INSTRUCTIONS>
a – The paper abstract on Image World Models names three key aspects that learning performant IWMs relies on. What are they?
b – Using the paper abstract on Image World Models, explain how Image World Models go beyond masked image modeling.
c – Pick up the abstract on Image World Models after its last sentence and keep writing.
(TEXT SEGMENT begins)
Learning and Leveraging World Models in Visual Representation Learning

Garrido et al., arXiv:2403.00504

Paper Abstract

Joint-Embedding Predictive Architecture (JEPA) has emerged as a promising self-supervised approach that learns by leveraging a world model. While previously limited to predicting missing parts of an input, we explore how to generalize the JEPA prediction task to a broader set of corruptions. We introduce Image World Models, an approach that goes beyond masked image modeling and learns to predict the effect of global photometric transformations in latent space. We study the recipe of learning performant IWMs and show that it relies on three key aspects: conditioning, prediction difficulty, and capacity. Additionally, we show that the predictive world model learned by IWM can be adapted through finetuning to solve diverse tasks; a fine-tuned IWM world model matches or surpasses the performance of previous self-supervised methods. Finally, we show that learning with an IWM allows one to control the abstraction level of the learned representations, learning invariant representations such as contrastive methods, or equivariant representations such as masked image modelling.
(TEXT SEGMENT ends)
(LISTED RECORDS begins)
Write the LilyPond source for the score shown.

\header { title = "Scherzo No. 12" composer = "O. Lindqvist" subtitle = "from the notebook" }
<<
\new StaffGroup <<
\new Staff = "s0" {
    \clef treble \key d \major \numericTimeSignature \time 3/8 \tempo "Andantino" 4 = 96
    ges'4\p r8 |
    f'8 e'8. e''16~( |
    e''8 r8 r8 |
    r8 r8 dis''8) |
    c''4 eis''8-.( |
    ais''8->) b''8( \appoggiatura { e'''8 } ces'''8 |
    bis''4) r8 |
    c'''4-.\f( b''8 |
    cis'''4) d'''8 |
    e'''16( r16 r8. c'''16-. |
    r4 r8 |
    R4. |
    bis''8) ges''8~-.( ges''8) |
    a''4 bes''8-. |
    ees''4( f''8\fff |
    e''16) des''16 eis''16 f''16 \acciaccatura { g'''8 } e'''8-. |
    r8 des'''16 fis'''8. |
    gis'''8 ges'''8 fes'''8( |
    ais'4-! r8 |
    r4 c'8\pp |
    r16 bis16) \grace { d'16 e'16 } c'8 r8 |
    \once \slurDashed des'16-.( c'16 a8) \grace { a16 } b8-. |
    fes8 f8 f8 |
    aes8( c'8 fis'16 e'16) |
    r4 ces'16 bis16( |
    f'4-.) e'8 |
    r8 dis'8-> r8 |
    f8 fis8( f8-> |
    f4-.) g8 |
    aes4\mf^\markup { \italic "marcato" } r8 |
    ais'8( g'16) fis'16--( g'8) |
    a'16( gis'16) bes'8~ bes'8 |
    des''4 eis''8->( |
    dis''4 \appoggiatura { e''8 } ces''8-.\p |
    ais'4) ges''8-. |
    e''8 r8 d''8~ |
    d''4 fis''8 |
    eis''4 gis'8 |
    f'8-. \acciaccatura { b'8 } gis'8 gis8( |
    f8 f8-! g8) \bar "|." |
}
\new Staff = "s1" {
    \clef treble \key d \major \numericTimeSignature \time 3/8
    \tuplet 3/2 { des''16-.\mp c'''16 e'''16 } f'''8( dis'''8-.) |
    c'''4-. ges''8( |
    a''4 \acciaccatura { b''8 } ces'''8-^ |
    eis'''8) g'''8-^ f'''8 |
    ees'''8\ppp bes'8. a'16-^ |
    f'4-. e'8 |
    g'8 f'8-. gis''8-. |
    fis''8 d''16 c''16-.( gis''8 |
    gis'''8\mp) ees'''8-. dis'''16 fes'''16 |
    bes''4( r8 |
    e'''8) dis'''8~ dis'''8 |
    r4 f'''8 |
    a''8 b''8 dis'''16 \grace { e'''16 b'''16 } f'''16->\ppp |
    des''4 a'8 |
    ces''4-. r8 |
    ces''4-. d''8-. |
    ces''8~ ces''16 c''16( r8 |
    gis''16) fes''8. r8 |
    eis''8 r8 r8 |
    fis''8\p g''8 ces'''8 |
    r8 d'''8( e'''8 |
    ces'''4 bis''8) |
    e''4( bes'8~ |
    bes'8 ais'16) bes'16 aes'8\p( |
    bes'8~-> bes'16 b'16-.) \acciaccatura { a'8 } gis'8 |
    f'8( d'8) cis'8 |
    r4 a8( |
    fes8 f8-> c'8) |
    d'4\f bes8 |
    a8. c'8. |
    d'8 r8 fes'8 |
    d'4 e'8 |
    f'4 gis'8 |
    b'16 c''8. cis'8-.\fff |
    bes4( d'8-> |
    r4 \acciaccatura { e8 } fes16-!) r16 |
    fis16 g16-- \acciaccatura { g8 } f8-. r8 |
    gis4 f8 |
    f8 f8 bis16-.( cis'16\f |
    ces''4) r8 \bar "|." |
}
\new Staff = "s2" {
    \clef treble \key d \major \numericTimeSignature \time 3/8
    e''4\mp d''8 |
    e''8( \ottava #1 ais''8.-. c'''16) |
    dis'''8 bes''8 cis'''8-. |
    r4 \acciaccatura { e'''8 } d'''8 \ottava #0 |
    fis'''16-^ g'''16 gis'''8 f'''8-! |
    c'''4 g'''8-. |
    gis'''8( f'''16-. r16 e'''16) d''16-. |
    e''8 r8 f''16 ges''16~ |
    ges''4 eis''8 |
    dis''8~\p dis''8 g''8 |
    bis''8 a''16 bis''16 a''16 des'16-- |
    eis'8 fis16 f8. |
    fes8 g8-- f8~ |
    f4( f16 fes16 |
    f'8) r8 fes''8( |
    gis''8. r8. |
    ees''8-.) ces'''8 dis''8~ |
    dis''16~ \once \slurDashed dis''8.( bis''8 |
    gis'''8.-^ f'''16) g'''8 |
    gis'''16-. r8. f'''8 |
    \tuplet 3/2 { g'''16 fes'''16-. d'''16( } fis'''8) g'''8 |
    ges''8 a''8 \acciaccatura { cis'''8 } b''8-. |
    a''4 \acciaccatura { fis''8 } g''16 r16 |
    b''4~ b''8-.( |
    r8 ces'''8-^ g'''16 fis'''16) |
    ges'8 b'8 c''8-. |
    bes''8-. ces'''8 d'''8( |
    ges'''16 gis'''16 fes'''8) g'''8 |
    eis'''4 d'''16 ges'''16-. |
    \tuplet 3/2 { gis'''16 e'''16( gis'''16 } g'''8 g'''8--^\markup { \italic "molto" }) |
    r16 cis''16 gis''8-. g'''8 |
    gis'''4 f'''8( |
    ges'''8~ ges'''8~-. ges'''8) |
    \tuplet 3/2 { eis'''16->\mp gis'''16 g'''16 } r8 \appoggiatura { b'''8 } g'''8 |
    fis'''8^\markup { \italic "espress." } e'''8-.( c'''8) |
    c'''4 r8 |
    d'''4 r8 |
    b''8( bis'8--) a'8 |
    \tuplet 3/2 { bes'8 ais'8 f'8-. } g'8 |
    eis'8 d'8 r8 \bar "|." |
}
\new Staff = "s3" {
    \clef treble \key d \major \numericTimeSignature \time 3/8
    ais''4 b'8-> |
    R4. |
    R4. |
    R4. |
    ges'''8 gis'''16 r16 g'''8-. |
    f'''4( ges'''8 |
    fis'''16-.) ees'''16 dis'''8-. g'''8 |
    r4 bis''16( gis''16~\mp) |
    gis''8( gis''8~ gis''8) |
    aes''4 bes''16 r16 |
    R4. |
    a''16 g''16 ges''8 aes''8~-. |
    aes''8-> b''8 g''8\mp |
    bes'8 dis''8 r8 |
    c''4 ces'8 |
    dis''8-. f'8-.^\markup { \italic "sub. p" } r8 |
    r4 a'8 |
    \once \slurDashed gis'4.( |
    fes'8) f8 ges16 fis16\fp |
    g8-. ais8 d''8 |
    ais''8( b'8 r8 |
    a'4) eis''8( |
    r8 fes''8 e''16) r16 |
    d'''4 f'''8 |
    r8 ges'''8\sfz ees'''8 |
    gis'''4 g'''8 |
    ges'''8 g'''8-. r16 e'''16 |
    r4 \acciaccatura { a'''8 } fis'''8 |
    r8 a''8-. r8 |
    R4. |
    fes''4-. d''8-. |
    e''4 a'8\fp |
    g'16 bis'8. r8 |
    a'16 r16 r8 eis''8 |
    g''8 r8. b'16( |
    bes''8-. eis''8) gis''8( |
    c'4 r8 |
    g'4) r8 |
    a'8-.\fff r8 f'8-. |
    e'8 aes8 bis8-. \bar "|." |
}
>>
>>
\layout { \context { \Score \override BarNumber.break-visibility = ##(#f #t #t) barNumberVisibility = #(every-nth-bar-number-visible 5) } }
(LISTED RECORDS ends)
TASK-BY-TASK RESULTS>
a – Conditioning, prediction difficulty, and capacity.

b – The JEPA prediction task was previously limited to predicting missing parts of an input. Image World Models extend it to a broader set of corruptions by learning to predict the effect of global photometric transformations in latent space.

c –
Pixel-level prediction

Initial versions of world models tried focusing on predicting next frames in a video, at the pixel level. The problem is it’s impossible to predict what the next frame is, because you don’t know what exactly will happen. For example, if you wanted to predict what happens as you turn the camera around from the professor to a lecture room, the model can’t predict how many students are there, or where they’re sitting. It can make a guess, but that’s all. So what happens is it can predict the average, which leads to the predicted frames being blurry and stuff.

JEPA: predict in representation space

Yann LeCun’s JEPA (joint embedding predictive architecture) avoids raw pixels and instead predicts abstract, high-level representations, emphasizing semantics over fine detail. For example to predict where Jupiter will be in 100 years you don’t need every fact about the planet, you only need to know like three positions and three velocities.

How IWM relates to JEPA

This paper’s method is a specialized JEPA-style setup. Rather than only predicting a missing patch, it predicts the embedding of a transformed view (e.g. brightness, crop, rotation). IWM conditions the predictor on transformation parameters, predicts how transformations change embeddings, and keeps the predictor (world model) for downstream use.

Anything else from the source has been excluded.